Friday, June 22, 2012

Should I be Afraid? Meet Joe Black's Case for Christ


I last saw the movie, Meet Joe Black, 11 years ago.  I enjoyed the premise of the movie, death, Brad Pitt, coming into human form to experience a little bit of life as experienced through the family of a billionaire William Parrish played by Anthony Hopkins.  Death is inspired by Bill Parrishes’ words and deeds.   Death strikes a deal with Bill that so long as Bill doesn’t reveal his identity, death will allow him to live a little longer.    As death shadows Bill, it is clear that Bill is a deep and profound man.  He has money and strength.  But above all, he is loved by all those he comes across.  The movie is 3 hours long that goes into more complications around Bill’s daughter and her budding relationship with death, bill’s family, and bill’s work.  As the movie progresses, Bill comes to accept the inevitability of his death, while death finds it harder to leave the life he is now living.  In the end, they both decide to leave the earth and the ones they have come to love as part of life is being able to give the things you love up and give the things you love up because you love them.

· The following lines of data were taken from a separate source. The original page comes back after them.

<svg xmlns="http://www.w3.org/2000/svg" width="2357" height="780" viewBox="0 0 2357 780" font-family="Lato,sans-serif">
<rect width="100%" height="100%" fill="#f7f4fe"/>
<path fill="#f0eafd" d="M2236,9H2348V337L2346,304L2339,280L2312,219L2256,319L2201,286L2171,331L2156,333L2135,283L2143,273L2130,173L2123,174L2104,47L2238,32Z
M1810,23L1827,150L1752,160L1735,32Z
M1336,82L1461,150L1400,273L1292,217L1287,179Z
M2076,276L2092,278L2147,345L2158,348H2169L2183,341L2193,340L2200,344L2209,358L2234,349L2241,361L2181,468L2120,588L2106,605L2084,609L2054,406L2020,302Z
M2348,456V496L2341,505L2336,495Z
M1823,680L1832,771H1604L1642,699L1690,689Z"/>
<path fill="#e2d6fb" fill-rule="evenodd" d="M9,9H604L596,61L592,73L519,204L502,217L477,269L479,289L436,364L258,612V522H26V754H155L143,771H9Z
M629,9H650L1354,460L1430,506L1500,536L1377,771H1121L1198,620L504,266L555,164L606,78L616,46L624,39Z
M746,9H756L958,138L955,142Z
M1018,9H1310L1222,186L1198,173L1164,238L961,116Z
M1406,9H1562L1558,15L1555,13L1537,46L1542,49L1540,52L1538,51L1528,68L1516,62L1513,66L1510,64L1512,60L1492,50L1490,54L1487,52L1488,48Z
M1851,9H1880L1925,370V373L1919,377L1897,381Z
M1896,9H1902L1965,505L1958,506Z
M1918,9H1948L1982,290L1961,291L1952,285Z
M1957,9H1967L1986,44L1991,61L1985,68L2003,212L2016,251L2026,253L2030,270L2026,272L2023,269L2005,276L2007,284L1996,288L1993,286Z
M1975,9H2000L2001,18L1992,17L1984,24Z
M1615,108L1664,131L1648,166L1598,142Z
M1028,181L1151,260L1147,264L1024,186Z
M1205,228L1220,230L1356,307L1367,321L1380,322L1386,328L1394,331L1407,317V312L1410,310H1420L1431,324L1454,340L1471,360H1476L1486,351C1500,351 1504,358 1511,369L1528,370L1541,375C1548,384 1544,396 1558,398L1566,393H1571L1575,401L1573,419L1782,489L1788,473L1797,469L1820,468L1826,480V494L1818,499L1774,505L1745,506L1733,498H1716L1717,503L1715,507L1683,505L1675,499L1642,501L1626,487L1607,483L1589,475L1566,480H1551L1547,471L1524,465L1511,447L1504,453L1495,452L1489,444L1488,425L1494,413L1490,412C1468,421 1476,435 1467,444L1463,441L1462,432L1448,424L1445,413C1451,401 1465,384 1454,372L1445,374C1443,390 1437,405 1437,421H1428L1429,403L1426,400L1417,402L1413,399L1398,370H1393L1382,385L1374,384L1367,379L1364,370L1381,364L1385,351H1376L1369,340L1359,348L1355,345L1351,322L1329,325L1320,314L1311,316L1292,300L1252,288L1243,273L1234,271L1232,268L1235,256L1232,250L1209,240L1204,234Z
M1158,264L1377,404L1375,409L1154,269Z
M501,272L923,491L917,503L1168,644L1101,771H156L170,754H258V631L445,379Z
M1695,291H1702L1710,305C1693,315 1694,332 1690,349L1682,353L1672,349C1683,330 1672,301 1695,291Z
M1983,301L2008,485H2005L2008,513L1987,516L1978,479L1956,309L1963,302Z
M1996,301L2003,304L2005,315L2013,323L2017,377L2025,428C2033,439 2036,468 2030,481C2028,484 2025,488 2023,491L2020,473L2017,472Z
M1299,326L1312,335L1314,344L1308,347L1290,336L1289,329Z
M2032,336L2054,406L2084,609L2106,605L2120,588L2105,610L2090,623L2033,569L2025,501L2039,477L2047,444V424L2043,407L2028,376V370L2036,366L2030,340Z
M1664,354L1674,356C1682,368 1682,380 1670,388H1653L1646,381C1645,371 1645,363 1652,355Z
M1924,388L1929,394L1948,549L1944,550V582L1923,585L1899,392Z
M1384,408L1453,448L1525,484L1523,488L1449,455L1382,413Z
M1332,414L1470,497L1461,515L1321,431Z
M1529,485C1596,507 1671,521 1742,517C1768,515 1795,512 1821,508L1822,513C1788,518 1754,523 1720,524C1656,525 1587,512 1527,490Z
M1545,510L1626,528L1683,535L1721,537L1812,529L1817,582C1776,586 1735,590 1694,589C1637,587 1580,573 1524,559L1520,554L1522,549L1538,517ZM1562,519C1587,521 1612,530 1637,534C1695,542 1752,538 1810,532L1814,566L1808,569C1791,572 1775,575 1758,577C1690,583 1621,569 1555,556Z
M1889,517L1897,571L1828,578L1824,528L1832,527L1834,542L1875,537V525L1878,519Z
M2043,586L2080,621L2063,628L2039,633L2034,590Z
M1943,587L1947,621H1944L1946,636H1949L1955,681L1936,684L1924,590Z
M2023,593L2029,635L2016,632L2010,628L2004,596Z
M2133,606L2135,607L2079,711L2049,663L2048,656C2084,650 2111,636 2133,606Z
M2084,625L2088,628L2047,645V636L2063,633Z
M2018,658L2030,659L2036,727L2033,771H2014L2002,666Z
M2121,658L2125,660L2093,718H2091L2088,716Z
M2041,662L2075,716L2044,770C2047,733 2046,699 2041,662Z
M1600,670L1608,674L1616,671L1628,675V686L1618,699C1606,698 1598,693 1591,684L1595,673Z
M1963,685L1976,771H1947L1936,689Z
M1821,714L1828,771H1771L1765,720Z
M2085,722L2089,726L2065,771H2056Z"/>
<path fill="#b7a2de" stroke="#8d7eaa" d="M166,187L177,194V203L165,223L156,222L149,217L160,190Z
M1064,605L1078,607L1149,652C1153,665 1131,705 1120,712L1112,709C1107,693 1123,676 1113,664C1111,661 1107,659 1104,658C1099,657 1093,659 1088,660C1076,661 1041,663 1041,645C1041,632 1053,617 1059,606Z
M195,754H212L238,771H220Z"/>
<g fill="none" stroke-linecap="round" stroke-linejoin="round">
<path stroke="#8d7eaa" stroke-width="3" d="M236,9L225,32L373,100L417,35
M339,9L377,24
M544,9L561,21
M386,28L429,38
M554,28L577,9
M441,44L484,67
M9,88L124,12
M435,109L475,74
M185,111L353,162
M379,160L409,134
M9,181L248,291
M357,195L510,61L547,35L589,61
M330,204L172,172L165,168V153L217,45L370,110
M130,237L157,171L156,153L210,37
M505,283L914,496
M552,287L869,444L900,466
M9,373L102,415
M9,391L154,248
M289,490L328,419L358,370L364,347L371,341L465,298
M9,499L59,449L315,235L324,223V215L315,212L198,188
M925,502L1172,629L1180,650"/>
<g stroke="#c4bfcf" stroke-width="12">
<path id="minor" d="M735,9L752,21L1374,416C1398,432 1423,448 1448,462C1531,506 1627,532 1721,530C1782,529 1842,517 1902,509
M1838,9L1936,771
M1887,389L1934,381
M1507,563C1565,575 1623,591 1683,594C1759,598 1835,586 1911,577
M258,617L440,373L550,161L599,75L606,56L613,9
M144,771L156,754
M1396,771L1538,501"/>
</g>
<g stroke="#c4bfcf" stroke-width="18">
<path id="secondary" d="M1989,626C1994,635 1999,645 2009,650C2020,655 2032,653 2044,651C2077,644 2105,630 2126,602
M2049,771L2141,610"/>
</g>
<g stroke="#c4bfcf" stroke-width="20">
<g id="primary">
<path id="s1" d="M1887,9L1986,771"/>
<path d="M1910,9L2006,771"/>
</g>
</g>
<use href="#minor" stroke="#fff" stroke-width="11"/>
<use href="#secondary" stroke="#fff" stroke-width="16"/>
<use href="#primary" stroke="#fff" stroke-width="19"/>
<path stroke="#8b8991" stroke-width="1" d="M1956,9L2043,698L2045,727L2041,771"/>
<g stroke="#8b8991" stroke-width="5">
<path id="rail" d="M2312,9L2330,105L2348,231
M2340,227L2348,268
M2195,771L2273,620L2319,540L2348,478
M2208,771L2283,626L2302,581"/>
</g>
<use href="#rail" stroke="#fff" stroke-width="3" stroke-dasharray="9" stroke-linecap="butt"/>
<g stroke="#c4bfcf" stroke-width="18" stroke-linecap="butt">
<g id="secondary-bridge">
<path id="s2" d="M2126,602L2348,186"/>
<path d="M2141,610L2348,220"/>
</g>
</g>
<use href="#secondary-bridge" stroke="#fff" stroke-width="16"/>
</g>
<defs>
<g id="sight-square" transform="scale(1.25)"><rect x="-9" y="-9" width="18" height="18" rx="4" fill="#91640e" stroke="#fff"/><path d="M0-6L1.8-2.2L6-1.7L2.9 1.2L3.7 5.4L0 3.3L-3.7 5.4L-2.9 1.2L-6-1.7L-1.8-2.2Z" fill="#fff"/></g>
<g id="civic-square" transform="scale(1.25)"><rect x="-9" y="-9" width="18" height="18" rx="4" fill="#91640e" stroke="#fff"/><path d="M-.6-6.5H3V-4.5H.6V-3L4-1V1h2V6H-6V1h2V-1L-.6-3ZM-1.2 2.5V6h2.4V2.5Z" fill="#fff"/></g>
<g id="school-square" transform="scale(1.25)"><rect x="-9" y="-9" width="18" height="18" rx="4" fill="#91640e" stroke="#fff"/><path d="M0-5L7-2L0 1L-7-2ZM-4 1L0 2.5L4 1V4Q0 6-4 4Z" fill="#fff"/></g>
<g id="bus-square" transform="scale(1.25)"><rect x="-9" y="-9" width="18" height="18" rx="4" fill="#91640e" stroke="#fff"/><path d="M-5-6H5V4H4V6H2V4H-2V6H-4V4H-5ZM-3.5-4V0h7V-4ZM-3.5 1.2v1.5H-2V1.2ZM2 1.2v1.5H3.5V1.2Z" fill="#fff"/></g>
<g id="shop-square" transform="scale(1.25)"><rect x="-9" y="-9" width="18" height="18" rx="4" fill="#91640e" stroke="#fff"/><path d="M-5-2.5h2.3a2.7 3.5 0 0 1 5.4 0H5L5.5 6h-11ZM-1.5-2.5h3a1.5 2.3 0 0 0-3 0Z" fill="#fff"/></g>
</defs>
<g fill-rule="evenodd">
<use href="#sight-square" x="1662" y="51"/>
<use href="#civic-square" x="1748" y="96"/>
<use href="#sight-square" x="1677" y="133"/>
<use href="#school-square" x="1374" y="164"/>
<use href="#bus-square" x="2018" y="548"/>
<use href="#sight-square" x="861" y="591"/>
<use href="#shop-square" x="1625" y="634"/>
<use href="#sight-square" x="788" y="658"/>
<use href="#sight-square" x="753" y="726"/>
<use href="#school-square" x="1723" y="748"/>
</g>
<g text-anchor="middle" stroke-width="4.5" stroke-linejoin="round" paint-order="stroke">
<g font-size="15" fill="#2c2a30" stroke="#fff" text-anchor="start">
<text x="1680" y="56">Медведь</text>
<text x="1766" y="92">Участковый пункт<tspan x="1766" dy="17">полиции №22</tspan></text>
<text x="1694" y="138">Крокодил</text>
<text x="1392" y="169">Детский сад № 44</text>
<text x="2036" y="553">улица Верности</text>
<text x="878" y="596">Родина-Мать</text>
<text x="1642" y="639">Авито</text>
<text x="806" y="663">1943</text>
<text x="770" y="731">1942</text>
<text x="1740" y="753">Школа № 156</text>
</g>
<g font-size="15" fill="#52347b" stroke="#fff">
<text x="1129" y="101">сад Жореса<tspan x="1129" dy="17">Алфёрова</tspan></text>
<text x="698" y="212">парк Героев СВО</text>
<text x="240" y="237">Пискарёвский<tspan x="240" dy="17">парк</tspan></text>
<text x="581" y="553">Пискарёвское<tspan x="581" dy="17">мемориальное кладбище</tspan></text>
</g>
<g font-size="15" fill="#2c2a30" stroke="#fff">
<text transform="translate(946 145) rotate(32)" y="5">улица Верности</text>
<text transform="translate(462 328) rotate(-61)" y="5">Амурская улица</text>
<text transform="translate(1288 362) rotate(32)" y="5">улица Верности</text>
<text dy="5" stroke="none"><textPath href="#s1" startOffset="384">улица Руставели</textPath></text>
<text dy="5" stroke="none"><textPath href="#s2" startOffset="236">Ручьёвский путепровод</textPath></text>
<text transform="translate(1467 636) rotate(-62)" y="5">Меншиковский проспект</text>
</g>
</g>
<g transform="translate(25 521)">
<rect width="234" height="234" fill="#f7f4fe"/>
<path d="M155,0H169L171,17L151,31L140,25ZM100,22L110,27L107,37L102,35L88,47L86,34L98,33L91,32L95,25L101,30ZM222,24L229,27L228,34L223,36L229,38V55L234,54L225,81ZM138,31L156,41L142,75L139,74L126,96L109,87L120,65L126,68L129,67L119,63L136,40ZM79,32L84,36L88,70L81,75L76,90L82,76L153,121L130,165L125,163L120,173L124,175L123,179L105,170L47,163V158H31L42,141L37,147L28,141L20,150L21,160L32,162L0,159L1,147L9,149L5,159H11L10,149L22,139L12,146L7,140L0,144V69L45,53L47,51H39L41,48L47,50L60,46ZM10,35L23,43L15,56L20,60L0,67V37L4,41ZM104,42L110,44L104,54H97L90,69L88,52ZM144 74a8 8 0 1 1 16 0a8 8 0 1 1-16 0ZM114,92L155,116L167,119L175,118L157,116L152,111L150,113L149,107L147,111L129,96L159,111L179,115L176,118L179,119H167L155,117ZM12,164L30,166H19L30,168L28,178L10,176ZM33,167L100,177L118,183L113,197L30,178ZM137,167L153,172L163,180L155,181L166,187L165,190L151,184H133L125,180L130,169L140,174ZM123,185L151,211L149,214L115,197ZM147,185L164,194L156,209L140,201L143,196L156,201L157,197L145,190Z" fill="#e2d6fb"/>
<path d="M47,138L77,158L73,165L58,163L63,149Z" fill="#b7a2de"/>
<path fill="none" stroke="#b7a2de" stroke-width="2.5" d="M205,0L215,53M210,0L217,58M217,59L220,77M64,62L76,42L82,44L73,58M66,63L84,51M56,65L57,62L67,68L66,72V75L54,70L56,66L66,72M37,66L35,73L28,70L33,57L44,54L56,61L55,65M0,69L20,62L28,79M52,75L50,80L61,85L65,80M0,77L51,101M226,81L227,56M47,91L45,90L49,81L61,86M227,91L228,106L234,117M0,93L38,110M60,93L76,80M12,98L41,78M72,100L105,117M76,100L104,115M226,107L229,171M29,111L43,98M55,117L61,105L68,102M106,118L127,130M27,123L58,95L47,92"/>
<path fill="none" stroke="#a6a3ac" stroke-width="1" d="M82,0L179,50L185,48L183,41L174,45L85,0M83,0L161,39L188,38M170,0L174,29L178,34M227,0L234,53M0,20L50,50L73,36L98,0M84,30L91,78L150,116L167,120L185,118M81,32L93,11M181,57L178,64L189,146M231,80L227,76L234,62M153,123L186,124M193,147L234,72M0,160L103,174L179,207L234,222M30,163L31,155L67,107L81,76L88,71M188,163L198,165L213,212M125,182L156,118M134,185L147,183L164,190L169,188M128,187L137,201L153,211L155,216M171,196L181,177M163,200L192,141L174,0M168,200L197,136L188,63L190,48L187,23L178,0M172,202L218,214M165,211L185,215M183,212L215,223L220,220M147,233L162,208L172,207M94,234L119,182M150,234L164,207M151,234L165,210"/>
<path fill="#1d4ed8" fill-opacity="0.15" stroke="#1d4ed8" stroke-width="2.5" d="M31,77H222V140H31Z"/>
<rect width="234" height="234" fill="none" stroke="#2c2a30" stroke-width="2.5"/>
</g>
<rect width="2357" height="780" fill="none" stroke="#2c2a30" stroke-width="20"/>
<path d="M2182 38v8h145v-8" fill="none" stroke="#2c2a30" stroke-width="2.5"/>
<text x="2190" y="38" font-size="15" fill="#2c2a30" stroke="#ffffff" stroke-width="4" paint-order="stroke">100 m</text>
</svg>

Since watching this film, I have experienced much change in my life that allows me to relate to this movie differently.  I have gotten married and I have children.  While those alone are enough for me to be retrospective, it is actually my relationship with Christ and how I reconcile death that is the most intriguing.   You see, at the very end, Bill Parrish is walking off into the great unknown with death.   Bill stops and turns to death and asks, “should I be afraid.”  Death confidently responds to Bill and says “Not a man like you.”    At this point, the audience is supposed to be happy and inspired.  As long as you live a life like Bill, you should have nothing to fear at death.  What a profound statement one is left with in examining their own afterlife. 

If I take Christ out of the equation, I actually find the closing statement sad and frightening.   This statement by death means that an individual will be judged based on the measure of their worth as a person by some sort of unknown entity.  Judgment means that for those that are judged worthy, they will receive a benefit, while those judged unworthy will receive punishment.  Bill is afraid for good reason because apart from Christ, even if he feels worthy, he actually has no idea if  he will receive reward or punishment.  Bill’s question to Death hits at the heart of God’s perfect plan and how we are all innately created to ask if we are worthy or not.

God loves us so much in that he offers us a path through Christ’s death and resurrection that eliminates the doubt and fear we have in life and death.  As a believer in Christ, you have no cause to ask Death if you should be afraid.   Bill didn’t say whether he was or was not afraid, he wanted to know if he should be afraid.  I might be afraid of death, but my belief in Christ as my foundation tells me that I shouldn’t be.   Death told Bill that a man such as himself has no need to be afraid.  If another person was behind a bush listening to the exchange, he would be left scratching his head trying to figure out what it is that Bill did right and how could he replicate that.  With Christ, I stand before ‘death’ and say that I am a sinner as is plain to see.  I say that there are no works enough to make myself worthy to receive the reward.  It is only my belief in the works of Christ that set me free. Christ intercedes on my behalf with the Father to say that my sins have been covered by His blood.

I’m sad because so many people go through life apart from Christ asking themselves the same questions Bill did.  They are unsure and lonely.  It saddens me because the answer they seek is so close at hand and comes at no more cost than belief.  But at the same time, I have joy because the work has already been done.

1 comment:

Kansas Bob said...

Good stuff Scott! Having eternal life is all about experiencing spiritual life in the hear and now. Having life this side of the grave abates any fear of life on the other side of death.